OREANDA-NEWS. December 16, 2011. JSC Latvian Shipping Company (NASDAQ OMX RIGA: LSC1R) revenues have declined substantially between 2009 (108.8 million LVL) and 2010 (58.8 million LVL) and into 2011 (9months – 35.9 million LVL), which is due to a deteriorating market over the past 2 years. Less demand for refined products in developed western economies has negatively impacted earnings for tanker owners. The "boom" years in the period 2004-2008 encouraged the construction of new tankers and as time charter rates decreased so did the value of tankers. Therefore Latvian Shipping Company (LSC) has, along with its peers, suffered due to the recent difficult economic conditions. However LSC is in a better financial position than many other ship-owners that have over-extended themselves in the boom years and have unsustainable debt obligations to their lending banks.

During 2009 LSC’s fleet decommissioned 7 ships and has over the same period re-focussed most of the business on the time charter market – away from the more volatile short term spot market. This has resulted in a significant reduction in revenue because daily rates have gone down, there are less ships and also less spot contracts, which allows LSC to be less exposed to the volatile and rising price of fuel.

Over the past 9 months LSC has made significant progress - the company has managed to maintain gross profit margin (9 M 2010 –14.4 million LVL; 9 M 2011 – 14.3 million LVL) with substantially fewer ships operating. Also there are now no middle men any longer taking any margin from the LSC.

Because LSC has fewer older ships it has managed to streamline many costs associated with managing the fleet which is demonstrated by the reduction in net income losses (pre-exceptionals) from 2010 (9 M 2010 – 13.8 million LVL) versus 2011 (9 M 2011 – 8.8 million LVL).

Significant additional admin expenses were experienced in 2010 versus 2011 in remunerating the Board – a cost that has been reduced significantly in 2011 by 5 million lats. In 2011 most of LSC admin expenses relate to legal expenses in relation to previous management’s actions.
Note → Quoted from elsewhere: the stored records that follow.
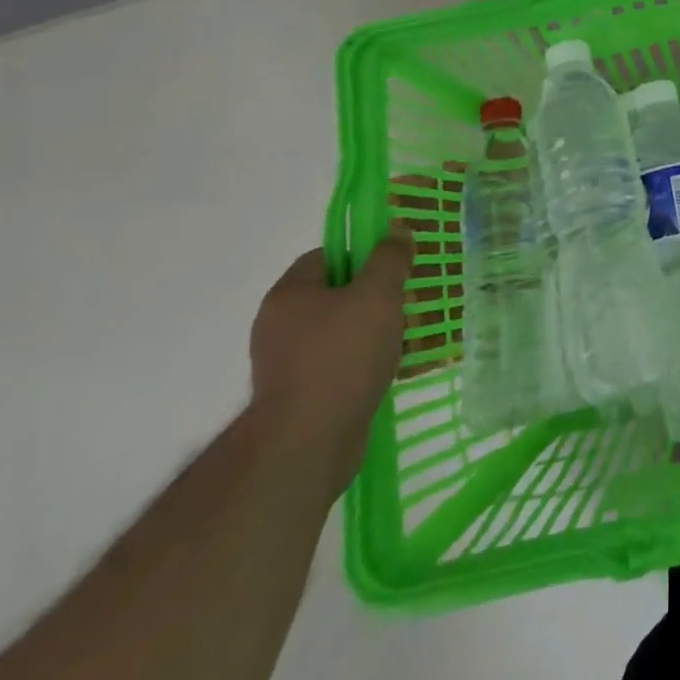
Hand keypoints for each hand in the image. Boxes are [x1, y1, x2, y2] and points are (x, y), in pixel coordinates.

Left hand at [248, 231, 413, 496]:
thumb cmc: (341, 358)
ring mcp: (284, 365)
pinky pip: (333, 365)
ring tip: (399, 340)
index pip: (326, 256)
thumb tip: (397, 232)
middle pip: (332, 294)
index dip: (361, 255)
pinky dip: (357, 364)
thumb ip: (389, 259)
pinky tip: (382, 372)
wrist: (306, 447)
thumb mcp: (377, 295)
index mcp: (289, 294)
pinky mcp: (296, 398)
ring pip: (336, 332)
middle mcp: (278, 325)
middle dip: (369, 296)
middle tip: (401, 303)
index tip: (391, 268)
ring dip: (367, 333)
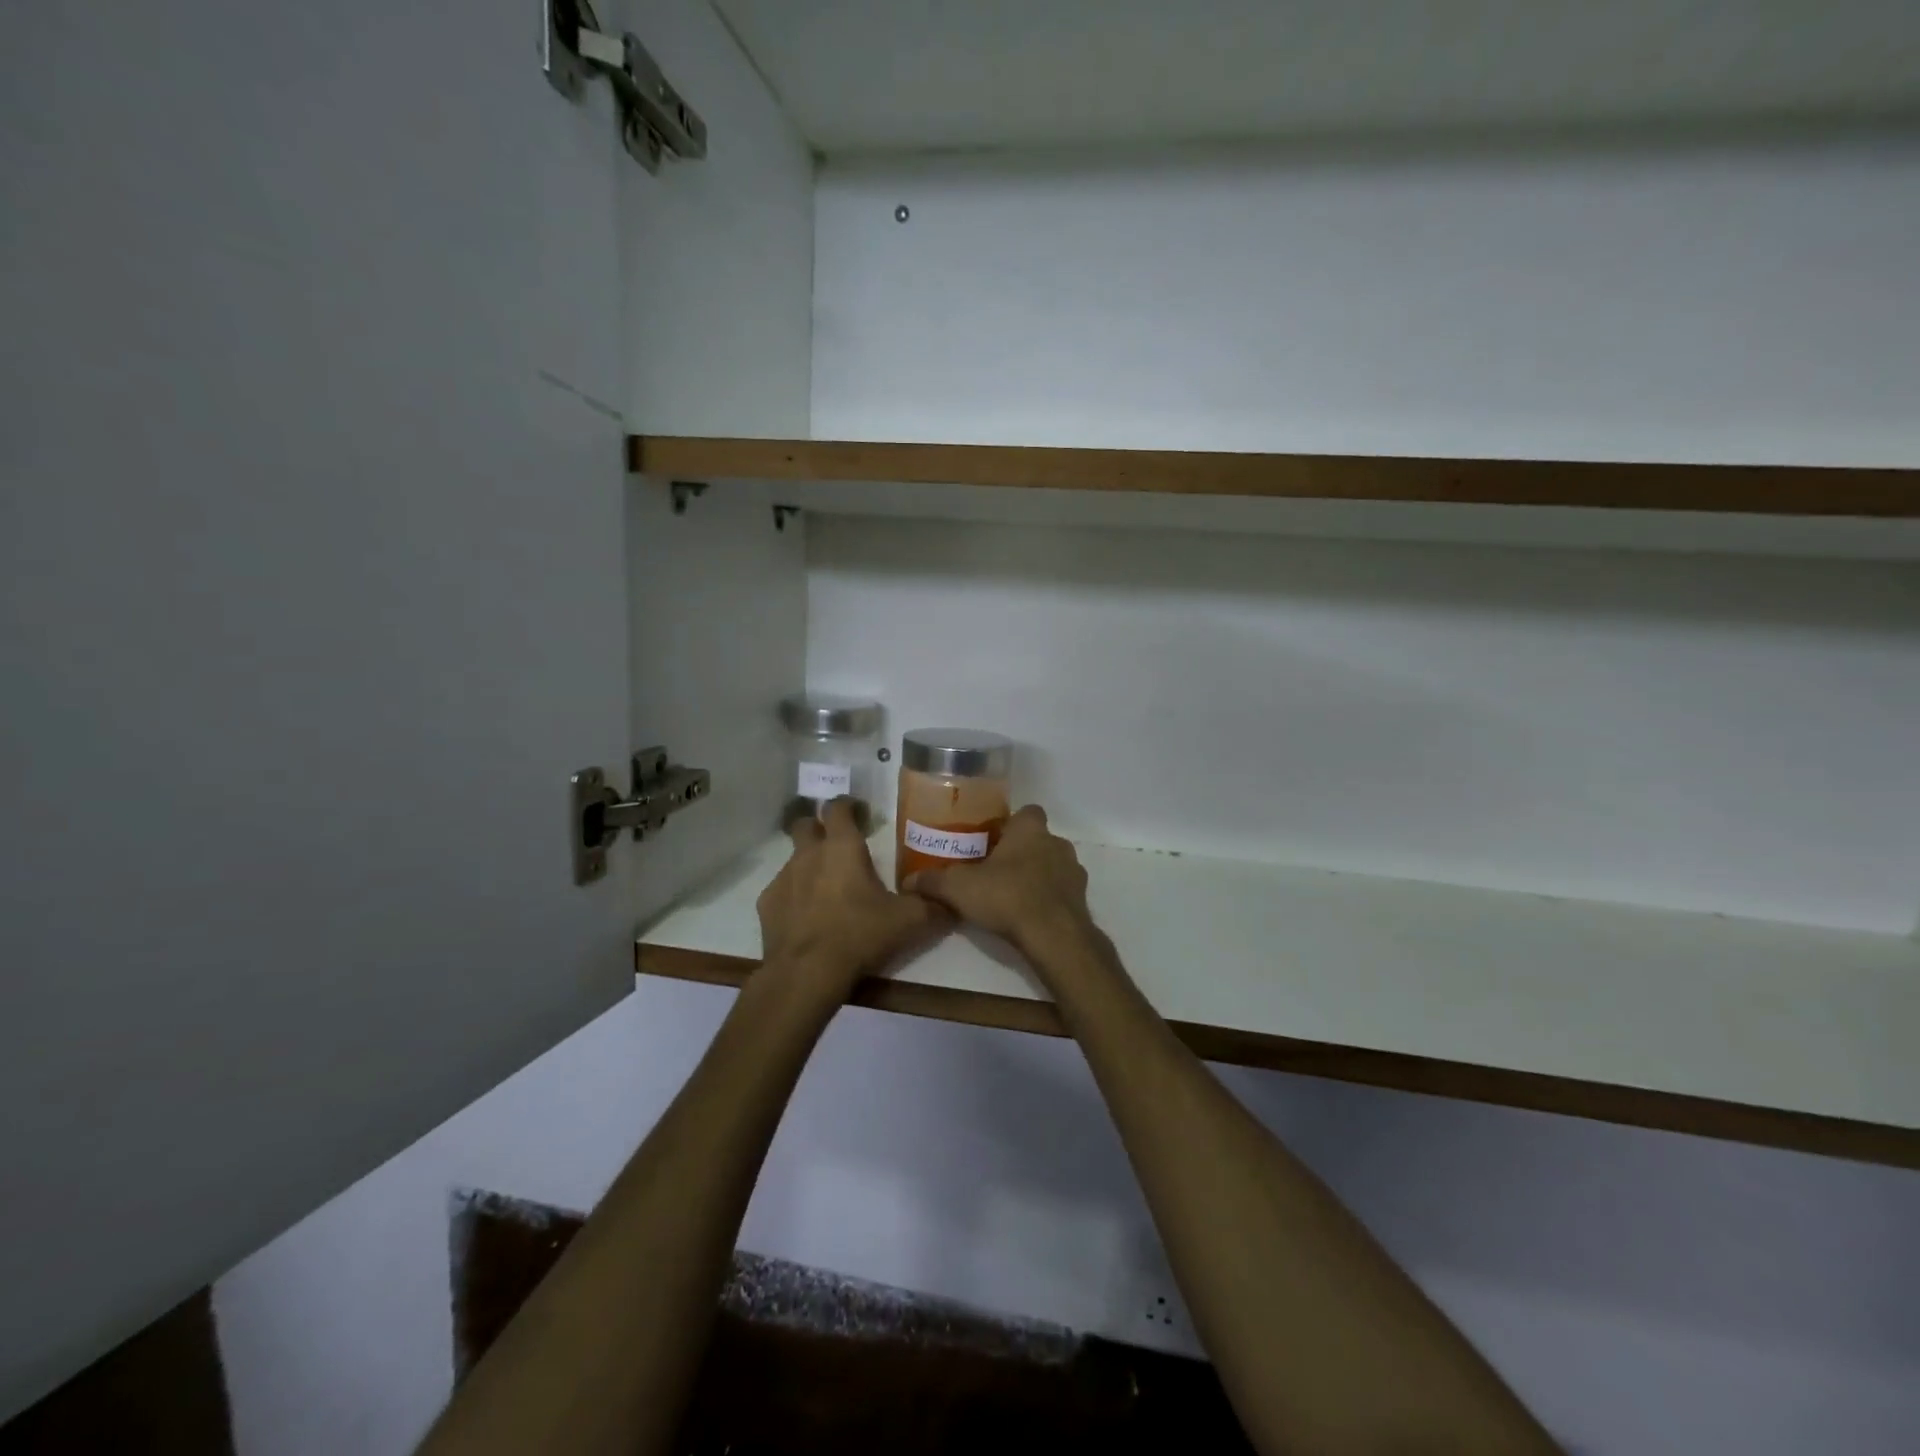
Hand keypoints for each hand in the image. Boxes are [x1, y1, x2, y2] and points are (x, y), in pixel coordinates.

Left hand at [756, 797, 949, 1004]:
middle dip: (819, 828)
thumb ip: (933, 907)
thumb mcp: (908, 922)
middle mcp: (808, 853)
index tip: (860, 814)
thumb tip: (953, 903)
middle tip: (838, 847)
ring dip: (808, 866)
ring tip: (826, 890)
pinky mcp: (766, 905)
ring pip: (794, 858)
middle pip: (806, 824)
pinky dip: (793, 897)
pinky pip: (781, 890)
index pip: (838, 806)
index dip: (848, 805)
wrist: (806, 973)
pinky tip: (807, 919)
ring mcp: (783, 877)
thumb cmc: (859, 935)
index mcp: (842, 846)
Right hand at [903, 805, 1094, 959]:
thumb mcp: (959, 888)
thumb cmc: (1007, 896)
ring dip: (1038, 876)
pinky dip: (1049, 900)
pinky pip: (1062, 892)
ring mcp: (1074, 872)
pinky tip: (1030, 916)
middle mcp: (1056, 843)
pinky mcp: (1082, 900)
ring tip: (1012, 896)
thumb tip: (907, 881)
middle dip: (1021, 852)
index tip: (994, 840)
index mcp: (1030, 829)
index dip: (1012, 824)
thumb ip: (933, 881)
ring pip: (1053, 866)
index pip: (1027, 812)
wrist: (1053, 935)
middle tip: (996, 871)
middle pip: (1039, 840)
A major highlight for Q3 2011 was the LVL 6.4 million impairment charge suffered by LSC. This is mainly due to the covenants of LSC’s bank lenders which have requested LSC to maintain a minimum cash balance. Due to LSC falling cash balances the lending banks have requested the company to sell 3 of the oldest K class vessels which LSC is currently actively pursuing. The impairment charge therefore arises due to an accounting rule which demands LSC recognise a valuation loss on assets that are now held for re-sale – not held on a long term trading basis. Therefore LSC is obliged to recognise such a non-cash loss in Q3 of 2011, a direct result of maintaining a minimum cash position with LSC’s lending banks.

Most recently LSC has taken delivery of 2 new ships in June and July this year which have been contracted out on long term contracts - 2011 was not an ideal time to be taking on new ships however these two ships were ordered back in 2007 by the previous management and significant deposits were paid at the inception and during their build. Therefore LSC was economically obliged to complete these purchases.

For LSC 2011 has been significant in contracting out most of its ships on long term contracts which made them much more predictable as revenue earners.